* Excerpt to read *

The exemplary handle 104 includes a dirt collector 108, such as a bag chamber or cyclone separator, and a suction motor 110 (i.e., a combined impeller and electric motor) configured to suck air through the dirt collector 108. The handle 104 is connected to the base 102 by a suction hose 112, and the suction hose 112 is fluidly connected to a suction inlet 114 located on the bottom of the base 102. The vacuum cleaner 100 may be powered by a battery pack, a cord 116 to a household power supply, a combination of the foregoing, or the like.

The exemplary base 102 includes a rotating floor agitator 118 and an agitator cleaner (200, FIG. 2A). These may be visible to the user through a window or transparent housing on the surface of the base 102. A pedal 120 or other actuator mechanism may be provided to operate the agitator cleaner 200. Details of the agitator 118 and agitator cleaner 200 are provided below.

The pivot joint 106 joins the base 102 to the handle 104 to allow relative movement therebetween. The pivot joint 106 may provide a single pivot axis (e.g., tilting back and forth about a pivot that extends in the lateral direction) or multiple pivot axes (e.g., tilting about a laterally-extending pivot axis and swiveling about a long axis of the handle 104 or rotating about a second pivot axis that extends in the fore-aft direction). Pivot axes may be defined by bushings, shafts, bearings, and the like, as known in the art. One or more locking mechanisms (not shown) may be provided to selectively prevent the handle 104 from pivoting about one or more axes, in order to hold the handle 104 in an upright position or for other purposes.

The vacuum cleaner 100 may include various other features. For example, the handle 104 may include a grip 122, storage for accessory tools 124, a power switch, a removable cleaning hose and associated wand, and other typical features of upright vacuum cleaners. The vacuum cleaner 100 also may include supplemental filters to provide fine dust separation. Also, the locations of the various working parts, such as the suction motor 110 and dirt collector 108 may be modified, such as by placing one or both in the base 102. Other variations and modifications will be apparent to persons of ordinary skill in the art in view of the present disclosure.

* Exercise prompt *
Reproduce the vacuum cleaner description above word for word, from start to finish.

* Data extract *

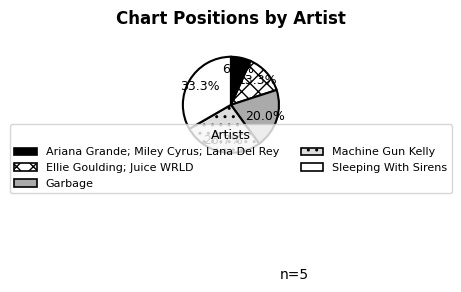

How many slices are in this pie chart?

5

* Response to the exercise *
The exemplary handle 104 includes a dirt collector 108, such as a bag chamber or cyclone separator, and a suction motor 110 (i.e., a combined impeller and electric motor) configured to suck air through the dirt collector 108. The handle 104 is connected to the base 102 by a suction hose 112, and the suction hose 112 is fluidly connected to a suction inlet 114 located on the bottom of the base 102. The vacuum cleaner 100 may be powered by a battery pack, a cord 116 to a household power supply, a combination of the foregoing, or the like.

The exemplary base 102 includes a rotating floor agitator 118 and an agitator cleaner (200, FIG. 2A). These may be visible to the user through a window or transparent housing on the surface of the base 102. A pedal 120 or other actuator mechanism may be provided to operate the agitator cleaner 200. Details of the agitator 118 and agitator cleaner 200 are provided below.

The pivot joint 106 joins the base 102 to the handle 104 to allow relative movement therebetween. The pivot joint 106 may provide a single pivot axis (e.g., tilting back and forth about a pivot that extends in the lateral direction) or multiple pivot axes (e.g., tilting about a laterally-extending pivot axis and swiveling about a long axis of the handle 104 or rotating about a second pivot axis that extends in the fore-aft direction). Pivot axes may be defined by bushings, shafts, bearings, and the like, as known in the art. One or more locking mechanisms (not shown) may be provided to selectively prevent the handle 104 from pivoting about one or more axes, in order to hold the handle 104 in an upright position or for other purposes.

The vacuum cleaner 100 may include various other features. For example, the handle 104 may include a grip 122, storage for accessory tools 124, a power switch, a removable cleaning hose and associated wand, and other typical features of upright vacuum cleaners. The vacuum cleaner 100 also may include supplemental filters to provide fine dust separation. Also, the locations of the various working parts, such as the suction motor 110 and dirt collector 108 may be modified, such as by placing one or both in the base 102. Other variations and modifications will be apparent to persons of ordinary skill in the art in view of the present disclosure.